Text to Embedding Id

Synopsis

Maps "tokens" into their respective indices using an embedding model.

Description

This operator utilizes a pre-trained embedding model and transforms its input. The output will hold the indices of the tokens instead of the tokens themselves thus preparing the dataset for training with a neural network (+ embedding layer!).

Input

example set

Input ExampleSet. Contains column that holds tokens which are to be mapped by this operator.

Output

example set

Transformed input. Token column values mapped into the respective indices.

original example set

Original input data (~ throughput).

Parameters

Model type

Select the supported model types for embedding.

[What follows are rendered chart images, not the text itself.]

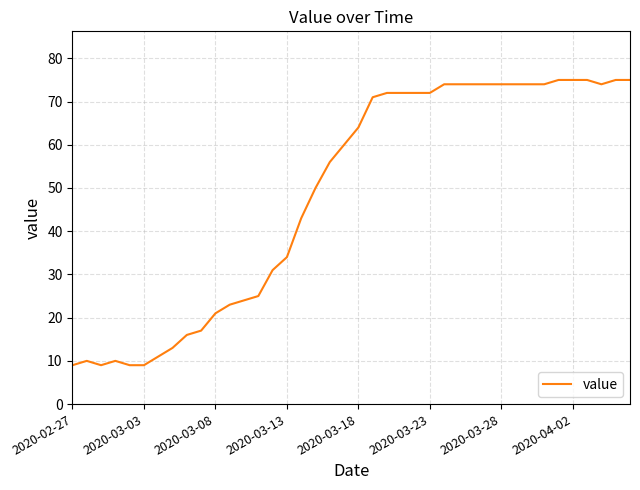

What is the maximum value shown in the chart?

75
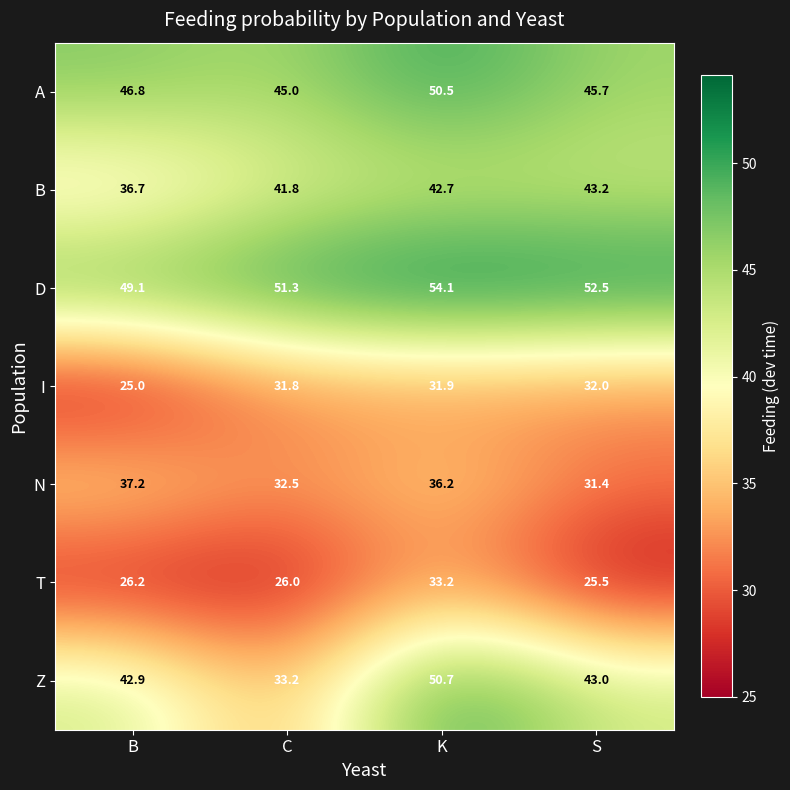

Rank the categories by Z value from highest to lowest.

K, S, B, C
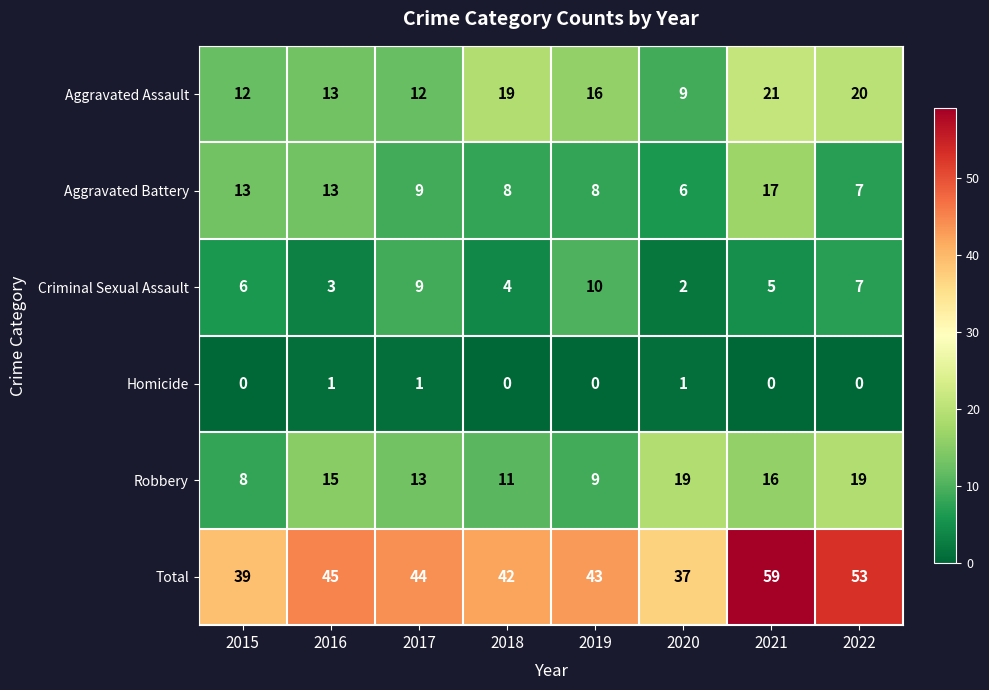

Rank the series by their maximum value, from highest to lowest.

Total, Aggravated Assault, Robbery, Aggravated Battery, Criminal Sexual Assault, Homicide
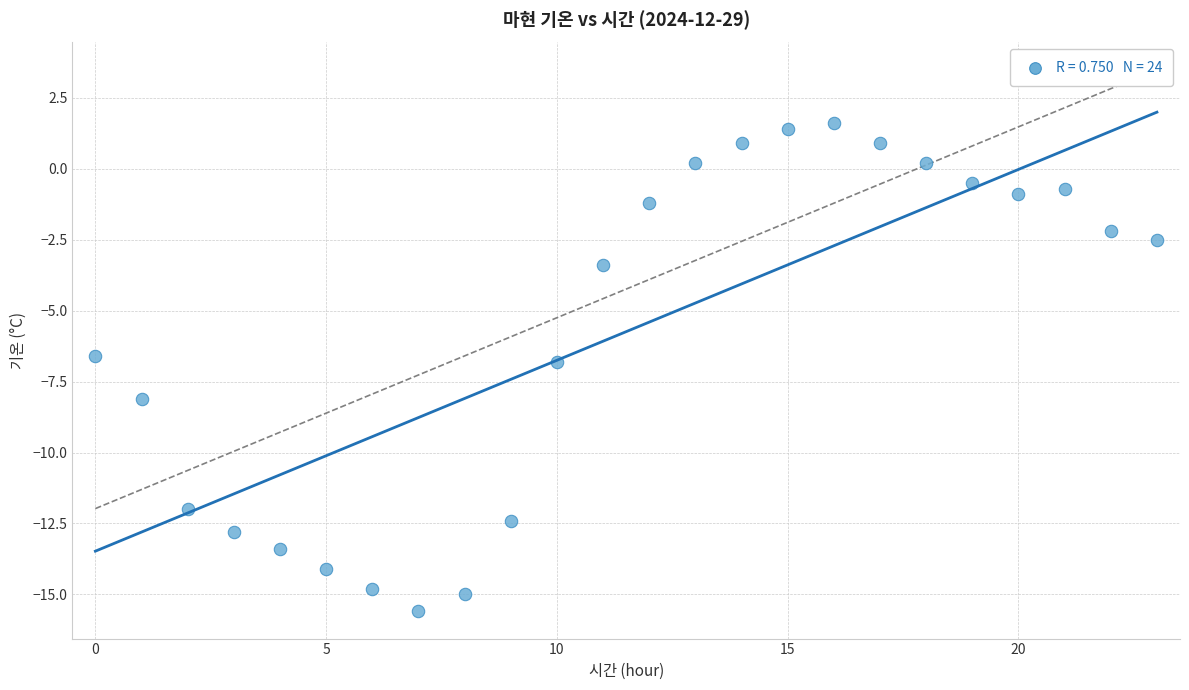

What is the range of Y values (max minus min)?

17.2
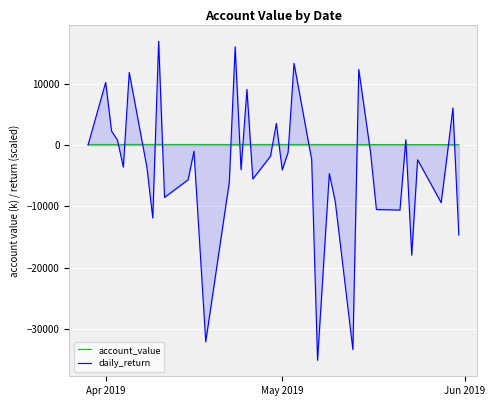

What is the minimum value for account_value?

87.2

  • WORD2VEC: Word2vec is a group of related models that are used to produce word embeddings. These models are shallow, two-layer neural networks that are trained to reconstruct linguistic contexts of words. Word2vec takes as its input a large corpus of text and produces a vector space, typically of several hundred dimensions, with each unique word in the corpus being assigned a corresponding vector in the space. Word vectors are positioned in the vector space such that words that share common contexts in the corpus are located close to one another in the space.
  • STATIC_MODEL: A static model is a model for distributed word representation. Select this option, if the representation is stored in a txt file with one token as a string per line, followed by the (decimal, english notation) numbers of its representation separated by spaces. E.g.: word 0.123 0.432 0.445 as one line in a txt file. A prime example is the structure of the GloVe, coined from Global Vectors, model. The model is an unsupervised learning algorithm for obtaining vector representations for words. This is achieved by mapping words into a meaningful space where the distance between words is related to semantic similarity. Training is performed on aggregated global word-word co-occurrence statistics from a corpus, and the resulting representations showcase interesting linear substructures of the word vector space.

Embedding model file

Provide path to the model file that contains the embedding weights/parameters.

Unknown token

Tokens that are part of the dataset but are not part of the model need to be handled somehow. Just imagine a word that has a typo in it, probably won't be a part of for instance Word2Vec. With this parameter one can set a default value per-se, that should be used when bumping into such anomalies. In those cases, the word that does not have an embedding for itself, will automatically be embedded into the vector representation of this "unknown token".

Token attribute

Select the attribute that contains the tokens to be mapped into indices.